- Born: Mecca, Hejaz, Arabia
- Died: 613^{[citation needed]} Jannaa'ah, near Zarqa River
- Cause of death: Eaten by Lion
- Spouse: Umm Kulthum bint Muhammad (Engagement cancelled)
- Parents: Abu Lahab (father); Umm Jamil (mother);

= Utaybah ibn Abi Lahab =

Muhammed's son in law

Utaybah ibn Abī Lahab (عُتَيْبَة ابْنِ أَبِيّ لَهَب) in pre-Islamic Arabia, was the son of Abū Lahab. He planned to marry Muhammad's third daughter Umm Kulthum, but canceled the engagement on his father's request. He was Muhammad's cousin.

== Biography ==
Utaybah was one of three sons of Abu Lahab, a staunch opponent of Muhammad. He was the only son of Abu Lahab who did not embrace Islam. He was engaged to Umm Kulthum bint Muhammad, the daughter of Muhammad, in 610 before the advent of his prophethood.

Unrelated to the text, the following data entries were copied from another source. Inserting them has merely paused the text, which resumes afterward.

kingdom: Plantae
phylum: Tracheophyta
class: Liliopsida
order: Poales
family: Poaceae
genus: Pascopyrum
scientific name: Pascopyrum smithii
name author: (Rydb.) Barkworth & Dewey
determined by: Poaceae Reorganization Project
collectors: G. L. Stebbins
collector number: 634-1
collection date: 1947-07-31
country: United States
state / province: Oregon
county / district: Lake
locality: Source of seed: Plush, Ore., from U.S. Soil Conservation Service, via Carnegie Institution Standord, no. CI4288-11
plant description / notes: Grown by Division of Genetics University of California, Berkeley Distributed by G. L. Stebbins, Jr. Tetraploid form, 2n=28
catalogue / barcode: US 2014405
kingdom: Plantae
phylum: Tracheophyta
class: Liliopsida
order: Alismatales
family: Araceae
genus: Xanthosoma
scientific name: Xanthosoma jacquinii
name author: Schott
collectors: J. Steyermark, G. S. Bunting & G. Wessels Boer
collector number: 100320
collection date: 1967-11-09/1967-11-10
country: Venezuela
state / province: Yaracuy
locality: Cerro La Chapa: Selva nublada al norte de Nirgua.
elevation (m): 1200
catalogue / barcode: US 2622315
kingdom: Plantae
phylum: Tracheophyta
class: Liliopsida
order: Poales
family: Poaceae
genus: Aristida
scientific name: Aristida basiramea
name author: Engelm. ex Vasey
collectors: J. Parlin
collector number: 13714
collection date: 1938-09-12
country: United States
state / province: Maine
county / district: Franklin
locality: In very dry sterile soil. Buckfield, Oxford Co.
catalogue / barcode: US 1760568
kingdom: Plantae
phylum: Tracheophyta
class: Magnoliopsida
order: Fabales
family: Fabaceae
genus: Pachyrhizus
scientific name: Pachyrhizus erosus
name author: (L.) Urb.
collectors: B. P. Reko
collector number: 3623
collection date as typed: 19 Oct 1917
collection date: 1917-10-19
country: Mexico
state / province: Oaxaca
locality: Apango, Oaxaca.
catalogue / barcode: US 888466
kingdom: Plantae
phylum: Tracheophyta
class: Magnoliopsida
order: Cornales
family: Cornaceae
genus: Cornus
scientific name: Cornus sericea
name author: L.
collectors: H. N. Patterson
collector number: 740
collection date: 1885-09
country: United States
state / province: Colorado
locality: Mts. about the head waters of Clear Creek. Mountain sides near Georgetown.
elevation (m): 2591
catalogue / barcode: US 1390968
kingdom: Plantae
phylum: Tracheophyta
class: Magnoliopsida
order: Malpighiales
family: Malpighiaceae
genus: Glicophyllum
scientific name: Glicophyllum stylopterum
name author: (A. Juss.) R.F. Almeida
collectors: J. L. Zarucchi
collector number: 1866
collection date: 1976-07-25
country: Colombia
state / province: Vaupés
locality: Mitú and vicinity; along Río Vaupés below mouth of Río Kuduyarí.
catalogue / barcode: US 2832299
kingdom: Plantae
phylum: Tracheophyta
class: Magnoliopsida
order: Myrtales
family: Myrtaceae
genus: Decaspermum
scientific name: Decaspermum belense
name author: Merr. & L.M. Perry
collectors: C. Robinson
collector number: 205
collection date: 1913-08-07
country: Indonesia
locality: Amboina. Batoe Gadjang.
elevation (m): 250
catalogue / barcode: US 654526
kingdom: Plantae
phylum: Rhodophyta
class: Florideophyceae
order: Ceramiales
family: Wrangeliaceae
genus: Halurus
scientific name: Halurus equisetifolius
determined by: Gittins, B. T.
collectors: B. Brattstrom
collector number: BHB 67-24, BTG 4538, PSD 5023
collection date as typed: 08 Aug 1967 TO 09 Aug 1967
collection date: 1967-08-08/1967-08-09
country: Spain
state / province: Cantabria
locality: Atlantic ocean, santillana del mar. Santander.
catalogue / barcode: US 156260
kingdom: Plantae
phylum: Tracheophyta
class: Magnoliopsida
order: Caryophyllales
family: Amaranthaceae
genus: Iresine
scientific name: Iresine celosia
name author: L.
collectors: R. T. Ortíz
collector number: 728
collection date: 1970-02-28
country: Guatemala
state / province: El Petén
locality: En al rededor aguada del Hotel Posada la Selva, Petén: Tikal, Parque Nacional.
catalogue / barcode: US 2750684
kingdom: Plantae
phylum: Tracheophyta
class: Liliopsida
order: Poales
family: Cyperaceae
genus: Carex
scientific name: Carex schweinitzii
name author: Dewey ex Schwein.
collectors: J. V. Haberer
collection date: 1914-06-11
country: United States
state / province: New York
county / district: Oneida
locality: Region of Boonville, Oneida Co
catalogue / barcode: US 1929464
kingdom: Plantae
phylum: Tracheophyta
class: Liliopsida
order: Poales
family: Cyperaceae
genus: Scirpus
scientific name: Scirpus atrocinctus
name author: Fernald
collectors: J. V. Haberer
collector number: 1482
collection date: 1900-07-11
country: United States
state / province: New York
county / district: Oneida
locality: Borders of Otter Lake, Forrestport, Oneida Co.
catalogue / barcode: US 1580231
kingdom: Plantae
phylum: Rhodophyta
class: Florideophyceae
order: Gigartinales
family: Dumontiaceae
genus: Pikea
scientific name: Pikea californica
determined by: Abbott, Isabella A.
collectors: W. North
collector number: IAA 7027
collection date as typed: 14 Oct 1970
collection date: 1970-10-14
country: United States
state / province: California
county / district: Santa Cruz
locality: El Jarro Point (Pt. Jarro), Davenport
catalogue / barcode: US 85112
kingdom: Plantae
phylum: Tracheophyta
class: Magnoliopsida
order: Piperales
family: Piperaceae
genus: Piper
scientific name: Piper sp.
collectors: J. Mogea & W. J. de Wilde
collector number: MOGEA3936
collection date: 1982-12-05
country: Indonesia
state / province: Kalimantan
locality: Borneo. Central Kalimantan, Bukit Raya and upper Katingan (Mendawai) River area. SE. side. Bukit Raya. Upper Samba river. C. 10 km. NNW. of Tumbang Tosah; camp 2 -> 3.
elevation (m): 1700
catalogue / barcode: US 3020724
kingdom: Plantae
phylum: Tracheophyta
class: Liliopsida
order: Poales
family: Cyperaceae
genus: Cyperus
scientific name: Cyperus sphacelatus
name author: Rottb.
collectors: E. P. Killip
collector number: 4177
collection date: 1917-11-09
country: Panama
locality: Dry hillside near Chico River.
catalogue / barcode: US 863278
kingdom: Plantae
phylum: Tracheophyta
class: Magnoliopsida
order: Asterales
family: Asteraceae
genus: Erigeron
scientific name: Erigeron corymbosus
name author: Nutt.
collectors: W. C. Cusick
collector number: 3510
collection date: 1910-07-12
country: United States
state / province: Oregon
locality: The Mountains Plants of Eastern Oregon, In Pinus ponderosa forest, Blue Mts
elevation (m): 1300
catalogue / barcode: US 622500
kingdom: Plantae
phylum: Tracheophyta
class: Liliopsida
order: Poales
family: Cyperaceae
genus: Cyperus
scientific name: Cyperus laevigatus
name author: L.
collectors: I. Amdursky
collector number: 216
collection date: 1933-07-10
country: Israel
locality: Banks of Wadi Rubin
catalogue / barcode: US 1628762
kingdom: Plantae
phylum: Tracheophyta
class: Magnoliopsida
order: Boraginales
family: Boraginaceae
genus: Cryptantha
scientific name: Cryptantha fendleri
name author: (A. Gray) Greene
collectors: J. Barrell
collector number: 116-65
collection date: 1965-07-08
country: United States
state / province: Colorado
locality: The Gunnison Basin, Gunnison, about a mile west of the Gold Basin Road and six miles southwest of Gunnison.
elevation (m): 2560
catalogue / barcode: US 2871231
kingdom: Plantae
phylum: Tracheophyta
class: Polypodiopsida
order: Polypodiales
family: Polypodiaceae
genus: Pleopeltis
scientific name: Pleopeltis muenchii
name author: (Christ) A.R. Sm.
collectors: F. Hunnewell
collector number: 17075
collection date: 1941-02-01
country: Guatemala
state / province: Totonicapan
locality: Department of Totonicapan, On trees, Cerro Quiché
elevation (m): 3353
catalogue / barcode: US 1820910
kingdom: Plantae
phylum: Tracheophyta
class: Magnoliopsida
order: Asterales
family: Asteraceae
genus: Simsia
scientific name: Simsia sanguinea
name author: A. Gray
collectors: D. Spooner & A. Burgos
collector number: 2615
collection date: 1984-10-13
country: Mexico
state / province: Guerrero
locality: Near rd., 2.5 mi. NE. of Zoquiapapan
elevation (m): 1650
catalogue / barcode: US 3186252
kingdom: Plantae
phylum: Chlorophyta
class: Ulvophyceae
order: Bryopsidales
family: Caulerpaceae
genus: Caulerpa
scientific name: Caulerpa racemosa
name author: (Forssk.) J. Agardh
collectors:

=== Breaking off engagement of Umm Kulthum and Death ===
When Muhammad began preaching, it was initially kept secret among his closest friends. Later on, he went up to Mount Safa and called the people of Mecca. He asked them if they would believe him if raiders were behind the mountain approaching the city, and they affirmed his honesty throughout his 40 prior years of life in Mecca. He then warned them of imminent punishment from God. This was the first public preaching of Muhammad. Abu Lahab then replied, "may you be destroyed today, did you gather us here for this?" And he opposed him, following him around Mecca, throwing stones at him until his legs bled, and calling him a liar while warning people not to accept Islam. Abu Lahab then told his sons to break off the engagement of the two daughters of Muhammad or he would never speak to them again.

Utaybah bin Abi Lahab then approached Muhammad and shouted at him, saying he disbelieved in the Qur'an and in his prophethood, citing chapter 53: "I disbelieve in: 'By the star when it goes down.' [Qur'an 53:1] and in 'Then he (Gabriel) approached and came closer. [Qur'an 53:8] He then spat in front of Muhammad and declared the broken engagement of Muhammad's daughter, Umm Kulthum. Thereupon, Muhammad invoked Allâh against "Utaybah and supplicated: 'O Allâh! Set one of Your dogs on him.' Later, Utaybah set out for Syria with some of his compatriots from Quraysh and took accommodation in Az-Zarqa. A lion approached the group and devoured Utaybah bin Abi Lahab.

In August 2011, researchers from the Hashemite University of the Queen Rania Institute for Tourism and Heritage were able to discover the historical site where the death occurred in the valley of Zarqa in Jordan, now known as the "Jannaa'ah" area adjacent to the stream of Zarqa River.